Text provided.
*** Block opens ***

Even more crucial than having a thick portfolio during the application process as an international student is to have creative material which assessors at film schools overseas can get without trying too hard.
Safina has directed various documentaries including the highly acclaimed 'My Mother India' and 'The Brides of Khan'
A common problem all students from South Asia can face when applying abroad to study film is having work that doesn’t cross borders easily whether in terms of style, nuances or content.
Safina Uberoi who has studied both at Delhi’s Jamia Millia Islamia and Sydney’s Australian Film TV and Radio Schoolsays she wasn’t able to get through to the Sydney school until she put in additional material to help Australian viewers “decode” her work.
In an interview with Rajyasri Rao, Uberoi talks of her fond memories of the Jamia film school, her experience at AFTRS and her advice to all those who want to make films.
While studying to become a film maker you attended one of India’s leading institutes for mass communication – the Mass Communication Research Centre at Jamia Millia Islamia–what did your time there teach you?
We had some wonderful teachers at Jamia. Some had recently joined so they were as fresh and enthusiastic as we were. I particularly recall three young women, all passionate about film – Shohini Ghosh, Sabina Gadihok and Sabina Kidwai. They showed us some mind blowing films which completely overturned our ideas of what a documentary was.To enjoy learning something, and learn it well, you need good gurus. And a good institution is one which finds and keeps those gurus!
You went on to study at the Australian Film TV and Radio School (AFTRS) in Sydney. How difficult was it to get in? What do you think helped strengthen your application?
It was very difficult to get into AFTRS. The School was, and still is, a highly resourced institution and it was extremely competitive.
“To enjoy learning something, and learn it well, you need good gurus. And a good institution is one which finds and keeps those gurus!”
There was also the disadvantage that what we were making in India was really different from what they were used to seeing and evaluating in Australia. I think this applies to anyone applying from India to study media overseas. It is almost as if, along with the portfolio, you need to provide a cipher so assessors can understand the meaning of what they are looking at.
After I did not get in the first time, I put in additional material to help Australian viewers decode my submission. I finally got in on my third attempt!
What was your experience there and how did it compare to your time at Jamia?
Jamia was more focused on documentary, while AFTRS was really a world class center for training film-makers to make fiction. For the short pieces we did as course work, we had junior actors, but for our final year films we could work with very senior performers.
But AFTRS was much more than a playground. Although it has fantastic facilities- what was really valuable was, the lessons we learnt from our teachers.
“It is almost as if, along with the portfolio, you need to provide a cipher so assessors can understand the meaning of what they are looking at…This applies to anyone applying from India (or South Asia) to study media overseas.”

*** Block closes ***

Required tasks.
[1] In the interview with Safina Uberoi, on which attempt was she finally accepted into AFTRS?
[2] Go on with the interview with Safina Uberoi, picking up after its final passage.
The records that come next are separate material, unrelated to the interview.

Stored entries
*** Block opens ***

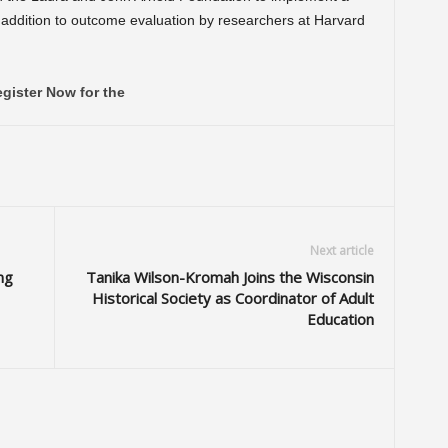
in addition to outcome evaluation by researchers at Harvard
gister Now for the
Next article
ng
Tanika Wilson-Kromah Joins the Wisconsin
Historical Society as Coordinator of Adult
Education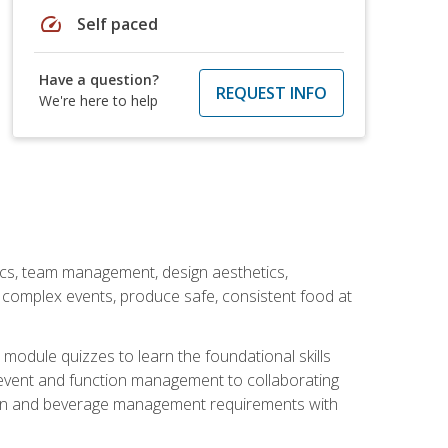
speed
Self paced
Have a question?
REQUEST INFO
We're here to help
stics, team management, design aesthetics,
te complex events, produce safe, consistent food at
module quizzes to learn the foundational skills
event and function management to collaborating
ation and beverage management requirements with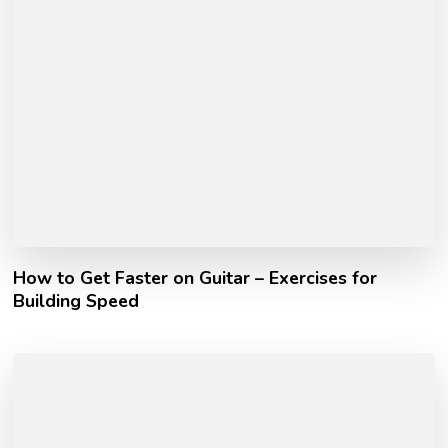
How to Get Faster on Guitar – Exercises for
Building Speed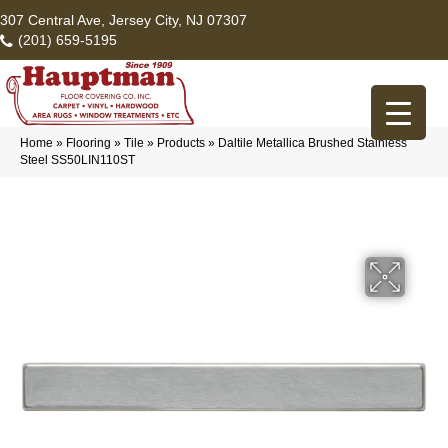
307 Central Ave, Jersey City, NJ 07307
(201) 659-5195
Home
»
Flooring
»
Tile
»
Products
»
Daltile Metallica Brushed Stainless
Steel SS50LIN110ST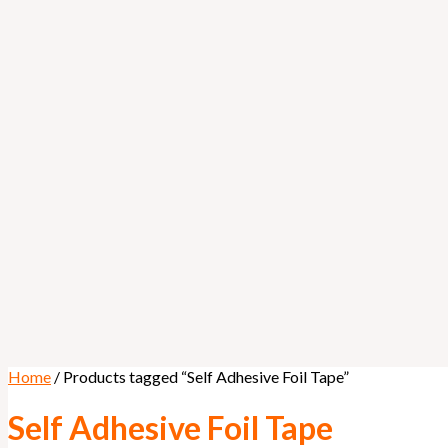
Home
/ Products tagged “Self Adhesive Foil Tape”
Self Adhesive Foil Tape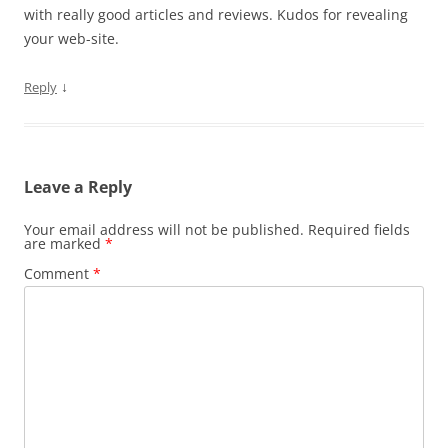
with really good articles and reviews. Kudos for revealing
your web-site.
↓
Reply
Leave a Reply
Your email address will not be published.
Required fields
are marked
*
Comment
*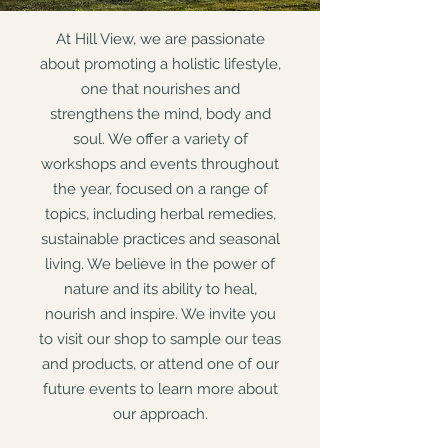
At Hill View, we are passionate
about promoting a holistic lifestyle,
one that nourishes and
strengthens the mind, body and
soul. We offer a variety of
workshops and events throughout
the year, focused on a range of
topics, including herbal remedies,
sustainable practices and seasonal
living. We believe in the power of
nature and its ability to heal,
nourish and inspire. We invite you
to visit our shop to sample our teas
and products, or attend one of our
future events to learn more about
our approach.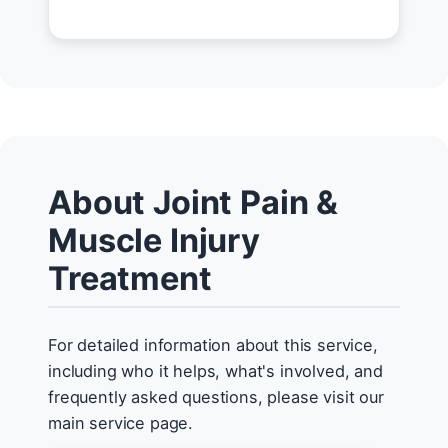
About Joint Pain &
Muscle Injury
Treatment
For detailed information about this service,
including who it helps, what's involved, and
frequently asked questions, please visit our
main service page.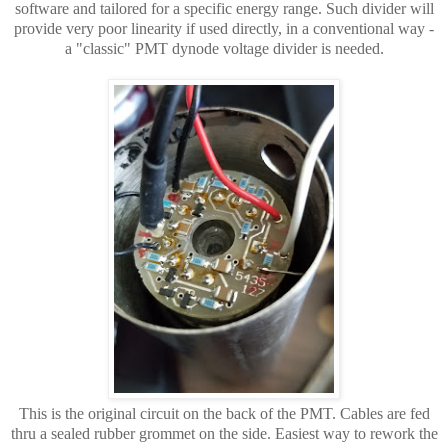
software and tailored for a specific energy range. Such divider will
provide very poor linearity if used directly, in a conventional way -
a "classic" PMT dynode voltage divider is needed.
This is the original circuit on the back of the PMT. Cables are fed
thru a sealed rubber grommet on the side. Easiest way to rework the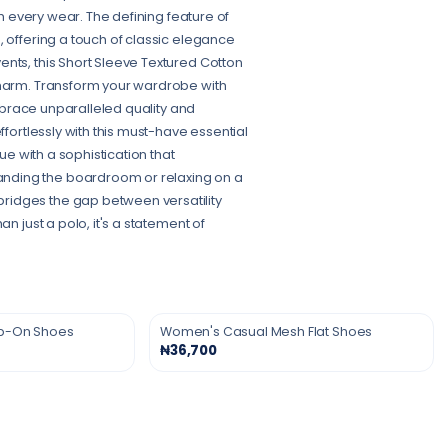
th every wear. The defining feature of
, offering a touch of classic elegance
nts, this Short Sleeve Textured Cotton
charm. Transform your wardrobe with
Embrace unparalleled quality and
ffortlessly with this must-have essential
ue with a sophistication that
nding the boardroom or relaxing on a
ridges the gap between versatility
n just a polo, it's a statement of
ip-On Shoes
Women's Casual Mesh Flat Shoes
₦36,700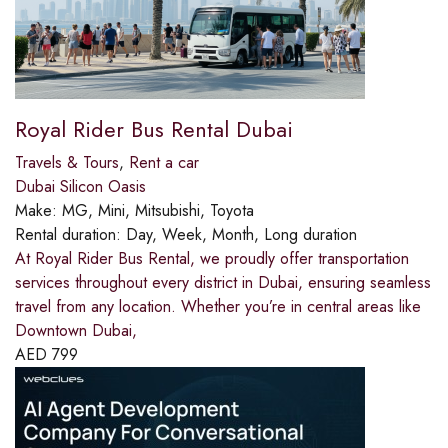
Royal Rider Bus Rental Dubai
Travels & Tours
,
Rent a car
Dubai Silicon Oasis
Make:
MG, Mini, Mitsubishi, Toyota
Rental duration:
Day, Week, Month, Long duration
At Royal Rider Bus Rental, we proudly offer transportation
services throughout every district in Dubai, ensuring seamless
travel from any location. Whether you’re in central areas like
Downtown Dubai,
AED
799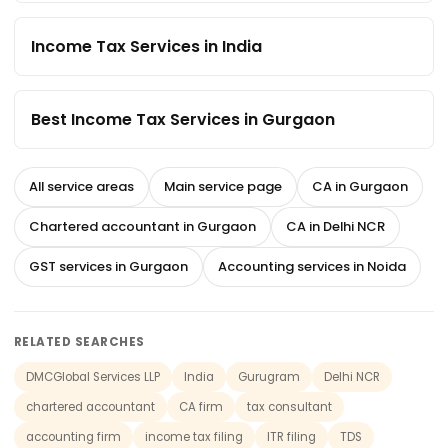
Income Tax Services in India
Best Income Tax Services in Gurgaon
All service areas
Main service page
CA in Gurgaon
Chartered accountant in Gurgaon
CA in Delhi NCR
GST services in Gurgaon
Accounting services in Noida
RELATED SEARCHES
DMCGlobal Services LLP
India
Gurugram
Delhi NCR
chartered accountant
CA firm
tax consultant
accounting firm
income tax filing
ITR filing
TDS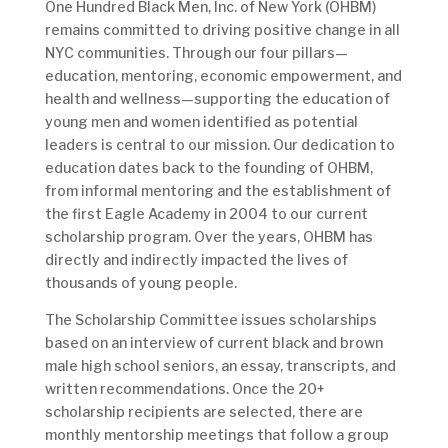
One Hundred Black Men, Inc. of New York (OHBM)
remains committed to driving positive change in all
NYC communities. Through our four pillars—
education, mentoring, economic empowerment, and
health and wellness—supporting the education of
young men and women identified as potential
leaders is central to our mission. Our dedication to
education dates back to the founding of OHBM,
from informal mentoring and the establishment of
the first Eagle Academy in 2004 to our current
scholarship program. Over the years, OHBM has
directly and indirectly impacted the lives of
thousands of young people.
The Scholarship Committee issues scholarships
based on an interview of current black and brown
male high school seniors, an essay, transcripts, and
written recommendations. Once the 20+
scholarship recipients are selected, there are
monthly mentorship meetings that follow a group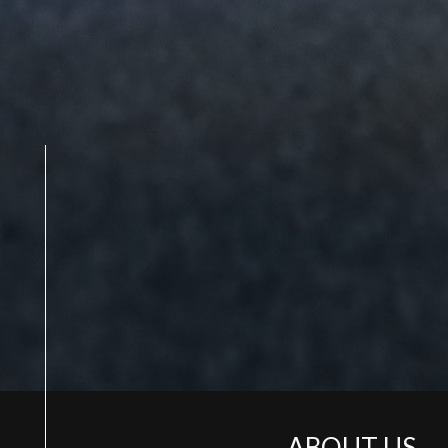
ABOUT US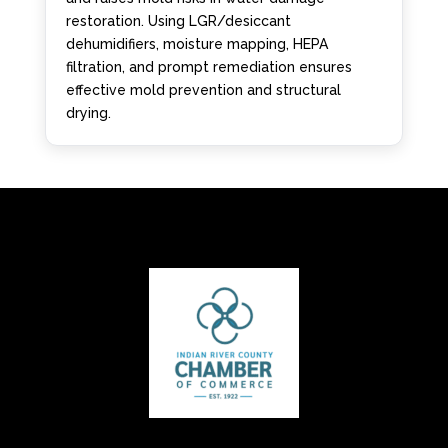
restoration. Using LGR/desiccant
dehumidifiers, moisture mapping, HEPA
filtration, and prompt remediation ensures
effective mold prevention and structural
drying.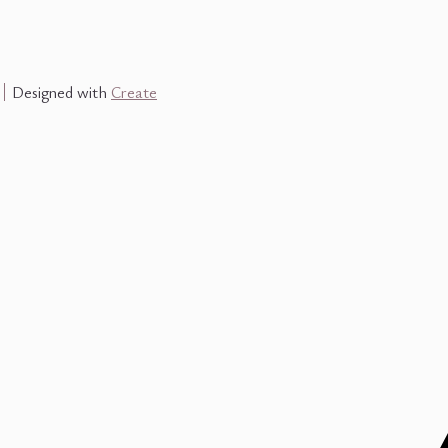
Designed with
Create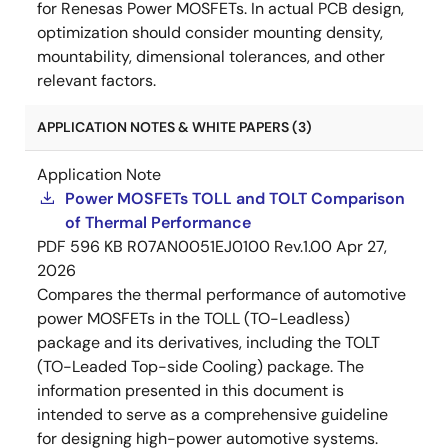
for Renesas Power MOSFETs. In actual PCB design,
optimization should consider mounting density,
mountability, dimensional tolerances, and other
relevant factors.
APPLICATION NOTES & WHITE PAPERS (3)
Application Note
Power MOSFETs TOLL and TOLT Comparison
of Thermal Performance
PDF
596 KB
R07AN0051EJ0100 Rev.1.00
Apr 27,
2026
Compares the thermal performance of automotive
power MOSFETs in the TOLL (TO-Leadless)
package and its derivatives, including the TOLT
(TO-Leaded Top-side Cooling) package. The
information presented in this document is
intended to serve as a comprehensive guideline
for designing high-power automotive systems.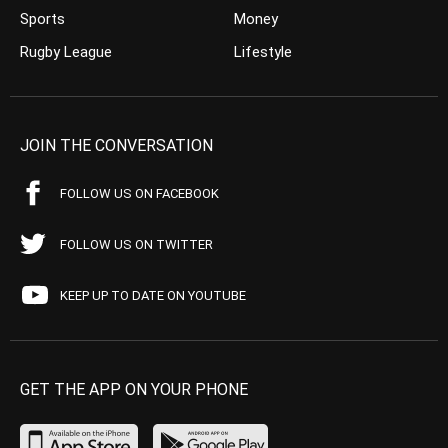
Sports
Money
Rugby League
Lifestyle
JOIN THE CONVERSATION
FOLLOW US ON FACEBOOK
FOLLOW US ON TWITTER
KEEP UP TO DATE ON YOUTUBE
GET THE APP ON YOUR PHONE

*** Block closes ***

Solved problems.
[1] She got in on her third attempt.

[2]
One teacher who was outstanding was Brian Hannant. He was our directing teacher with a background partly in script writing. He taught me the value of a well structured script. Even though I direct documentaries, I have kept up this skill of constructing a narrative over the years. Even in documentary I follow Brian’s discipline of establishing a clear premise and following it through to a strong resolution.
Another great gift was fellow students. The caliber was so high that daily interaction was exciting and challenging. There was a huge emphasis on collaboration. When we left Film School, this spirit continued leading to many long lasting partnerships between fellow students.
How open is the school to international applicants? What advice would you give aspiring students of film studies from South Asia on how to gain a foot in the door?
“Sometimes a good photo essay or a slide show could be more compelling evidence of your talent in audio-visual storytelling than a ‘film’ as such.”
AFTRS is a national school and federally funded. When I was there, it spent as much per student as the Defense Academy did in training a fighter pilot. Australia does this because it has a conscious policy of developing Australian talent, but this also means that the main courses are open only to Australian citizens and permanent residents.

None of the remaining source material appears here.